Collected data
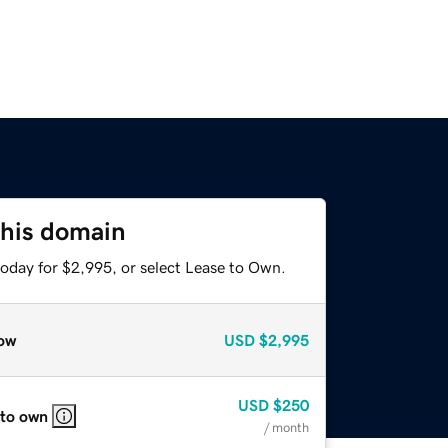
this domain
today for $2,995, or select Lease to Own.
ow
USD
$2,995
USD
$250
 to own
/ month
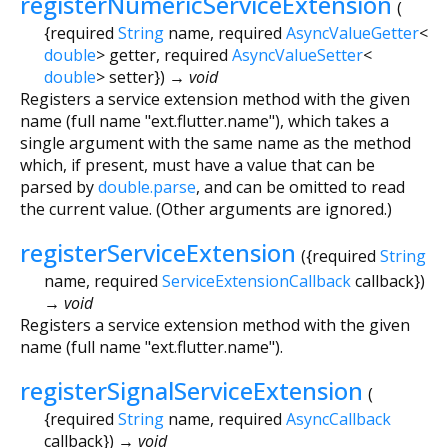
registerNumericServiceExtension
(
{
required
String
name
,
required
AsyncValueGetter
<
double
>
getter
,
required
AsyncValueSetter
<
double
>
setter
})
→ void
Registers a service extension method with the given
name (full name "ext.flutter.name"), which takes a
single argument with the same name as the method
which, if present, must have a value that can be
parsed by
double.parse
, and can be omitted to read
the current value. (Other arguments are ignored.)
registerServiceExtension
(
{
required
String
name
,
required
ServiceExtensionCallback
callback
})
→ void
Registers a service extension method with the given
name (full name "ext.flutter.name").
registerSignalServiceExtension
(
{
required
String
name
,
required
AsyncCallback
callback
})
→ void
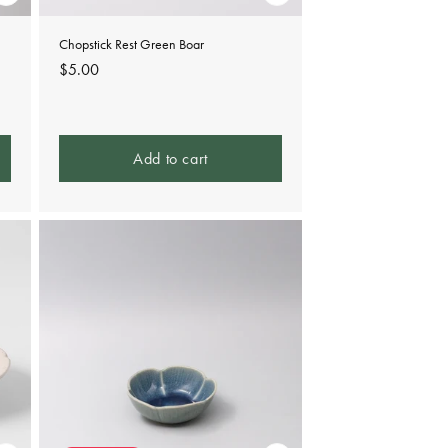
Chopstick Rest Green Boar
Regular
$5.00
price
Add to cart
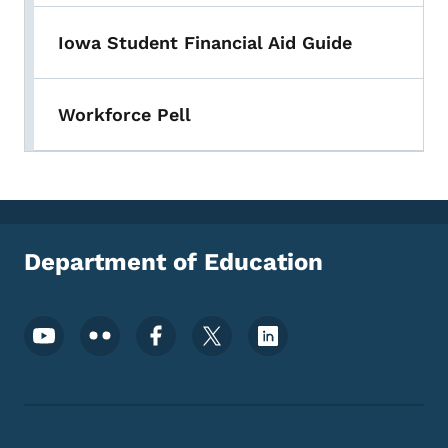
Iowa Student Financial Aid Guide
Workforce Pell
Department of Education
Footer Social Media Menu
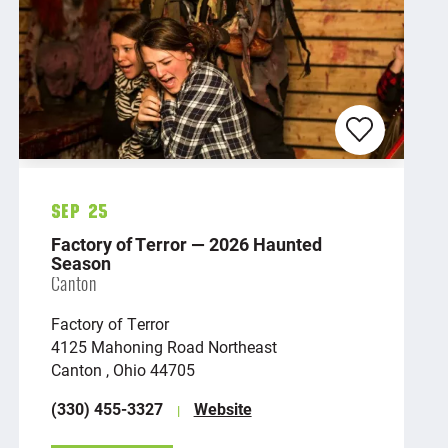
Sep 25
Factory of Terror — 2026 Haunted
Season
Canton
Factory of Terror
4125 Mahoning Road Northeast
Canton , Ohio 44705
(330) 455-3327
Website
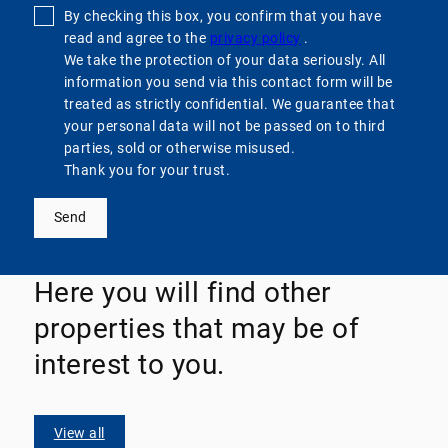
By checking this box, you confirm that you have
read and agree to the
privacy policy
.
We take the protection of your data seriously. All
information you send via this contact form will be
treated as strictly confidential. We guarantee that
your personal data will not be passed on to third
parties, sold or otherwise misused.
Thank you for your trust.
Send
Here you will find other
properties that may be of
interest to you.
View all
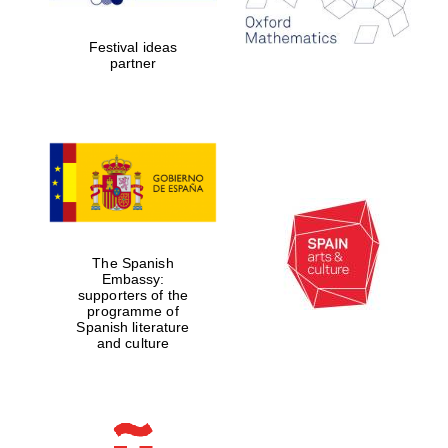
years in Europe in
2024
Festival ideas
partner
Partner of Oxford
Literary Festival
The Spanish
Embassy:
supporters of the
programme of
Spanish literature
and culture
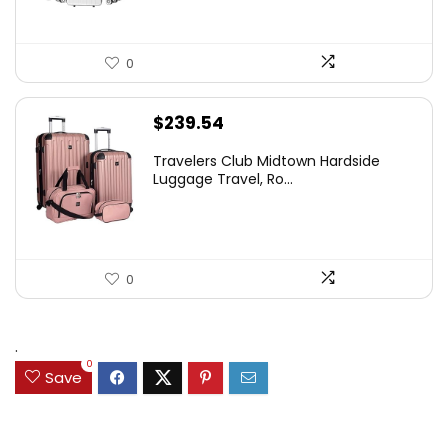
0
$
239.54
Travelers Club Midtown Hardside
Luggage Travel, Ro...
0
.
0
Save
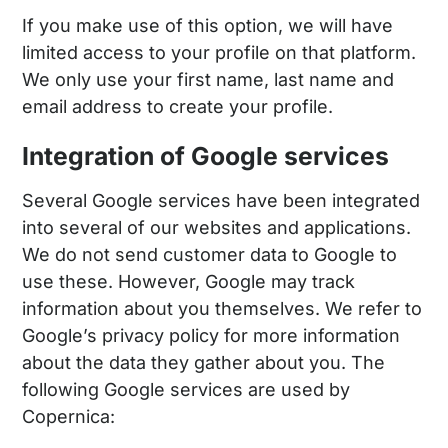
If you make use of this option, we will have
limited access to your profile on that platform.
We only use your first name, last name and
email address to create your profile.
Integration of Google services
Several Google services have been integrated
into several of our websites and applications.
We do not send customer data to Google to
use these. However, Google may track
information about you themselves. We refer to
Google’s privacy policy for more information
about the data they gather about you. The
following Google services are used by
Copernica:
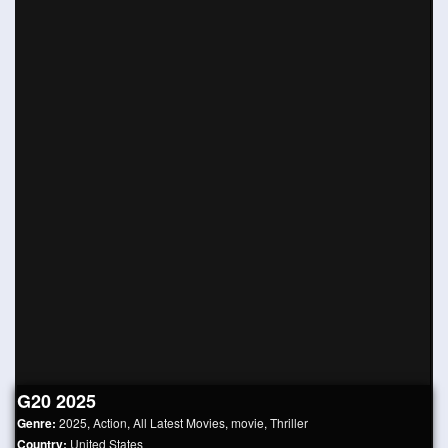
G20 2025
Genre:
2025
,
Action
,
All Latest Movies
,
movie
,
Thriller
Country:
United States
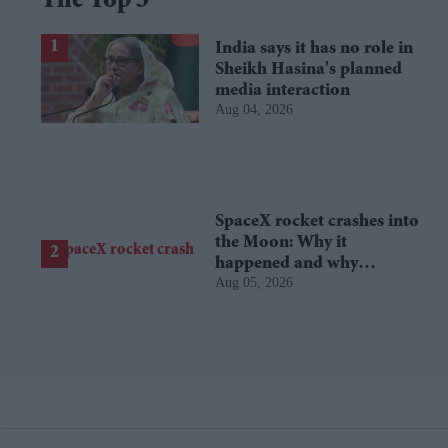
The Top 5
India says it has no role in
Sheikh Hasina's planned
media interaction
Aug 04, 2026
SpaceX rocket crashes into
the Moon: Why it
happened and why
Aug 05, 2026
scientists are interested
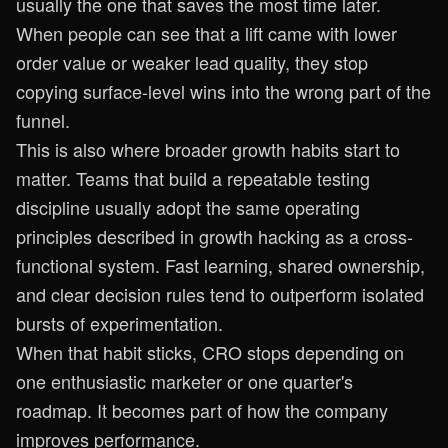
usually the one that saves the most time later.
When people can see that a lift came with lower
order value or weaker lead quality, they stop
copying surface-level wins into the wrong part of the
funnel.
This is also where broader growth habits start to
matter. Teams that build a repeatable testing
discipline usually adopt the same operating
principles described in
growth hacking as a cross-
functional system
. Fast learning, shared ownership,
and clear decision rules tend to outperform isolated
bursts of experimentation.
When that habit sticks, CRO stops depending on
one enthusiastic marketer or one quarter's
roadmap. It becomes part of how the company
improves performance.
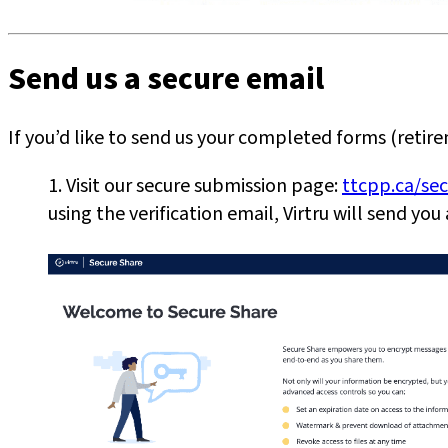
Send us a secure email
If you’d like to send us your completed forms (retir
1. Visit our secure submission page:
ttcpp.ca/se
using the verification email, Virtru will send yo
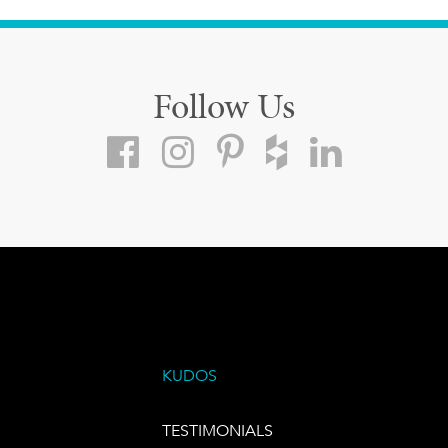
Follow Us
KUDOS
TESTIMONIALS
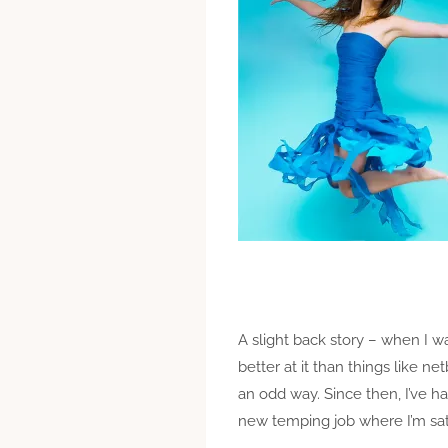
A slight back story – when I wa
better at it than things like 
an odd way. Since then, I’ve ha
new temping job where I’m sat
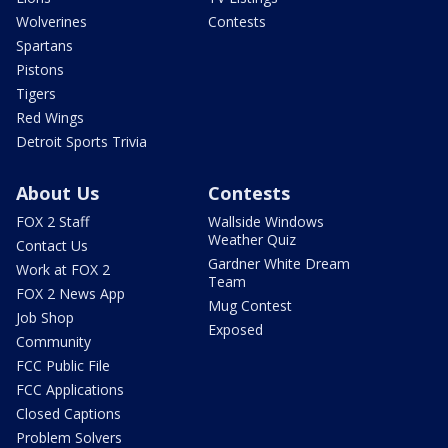
Wolverines
Contests
Spartans
Pistons
Tigers
Red Wings
Detroit Sports Trivia
About Us
Contests
FOX 2 Staff
Wallside Windows
Weather Quiz
Contact Us
Gardner White Dream
Work at FOX 2
Team
FOX 2 News App
Mug Contest
Job Shop
Exposed
Community
FCC Public File
FCC Applications
Closed Captions
Problem Solvers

Work to complete
A precise repetition of every entry, free of pictures, is the expected answer.

Result of this exercise
this domain
today for $2,995, or select Lease to Own.
ow
USD
$2,995
USD
$250
 to own
/ month
registerNumericServiceExtension
(
{
required
String
name
,
required
AsyncValueGetter
<
double
>
getter
,
required
AsyncValueSetter
<
double
>
setter
})
→ void
Registers a service extension method with the given
name (full name "ext.flutter.name"), which takes a
single argument with the same name as the method
which, if present, must have a value that can be
parsed by
double.parse
, and can be omitted to read
the current value. (Other arguments are ignored.)
registerServiceExtension
(
{
required
String
name
,
required
ServiceExtensionCallback
callback
})
→ void
Registers a service extension method with the given
name (full name "ext.flutter.name").
registerSignalServiceExtension
(
{
required
String
name
,
required
AsyncCallback
callback
})
→ void
Chopstick Rest Green Boar
Regular
$5.00
price
Add to cart
Iowa Student Financial Aid Guide
Workforce Pell
Department of Education
Footer Social Media Menu
Sep 25
Factory of Terror — 2026 Haunted
Season
Canton
Factory of Terror
4125 Mahoning Road Northeast
Canton , Ohio 44705
(330) 455-3327
Website
By checking this box, you confirm that you have
read and agree to the
privacy policy
.
We take the protection of your data seriously. All
information you send via this contact form will be
treated as strictly confidential. We guarantee that
your personal data will not be passed on to third
parties, sold or otherwise misused.
Thank you for your trust.
Send
Here you will find other
properties that may be of
interest to you.
View all
years in Europe in
2024
Festival ideas
partner
Partner of Oxford
Literary Festival
The Spanish
Embassy:
supporters of the
programme of
Spanish literature
and culture
0
$
239.54
Travelers Club Midtown Hardside
Luggage Travel, Ro...
0
.
0
Save
If you make use of this option, we will have
limited access to your profile on that platform.
We only use your first name, last name and
email address to create your profile.
Integration of Google services
Several Google services have been integrated
into several of our websites and applications.
We do not send customer data to Google to
use these. However, Google may track
information about you themselves. We refer to
Google’s privacy policy for more information
about the data they gather about you. The
following Google services are used by
Copernica:
G20 2025
Genre:
2025
,
Action
,
All Latest Movies
,
movie
,
Thriller
Country:
United States
The Top 5
India says it has no role in
Sheikh Hasina's planned
media interaction
Aug 04, 2026
SpaceX rocket crashes into
the Moon: Why it
happened and why
Aug 05, 2026
scientists are interested
usually the one that saves the most time later.
When people can see that a lift came with lower
order value or weaker lead quality, they stop
copying surface-level wins into the wrong part of the
funnel.
This is also where broader growth habits start to
matter. Teams that build a repeatable testing
discipline usually adopt the same operating
principles described in
growth hacking as a cross-
functional system
. Fast learning, shared ownership,
and clear decision rules tend to outperform isolated
bursts of experimentation.
When that habit sticks, CRO stops depending on
one enthusiastic marketer or one quarter's
roadmap. It becomes part of how the company
improves performance.
Send us a secure email
If you’d like to send us your completed forms (retir
1. Visit our secure submission page:
ttcpp.ca/se
using the verification email, Virtru will send yo
Follow Us
KUDOS
TESTIMONIALS
A slight back story – when I wa
better at it than things like 
an odd way. Since then, I’ve ha
new temping job where I’m sat
Wolverines
Contests
Spartans
Pistons
Tigers
Red Wings
Detroit Sports Trivia
About Us
Contests
FOX 2 Staff
Wallside Windows
Weather Quiz
Contact Us
Gardner White Dream
Work at FOX 2
Team
FOX 2 News App
Mug Contest
Job Shop
Exposed
Community
FCC Public File
FCC Applications
Closed Captions
Problem Solvers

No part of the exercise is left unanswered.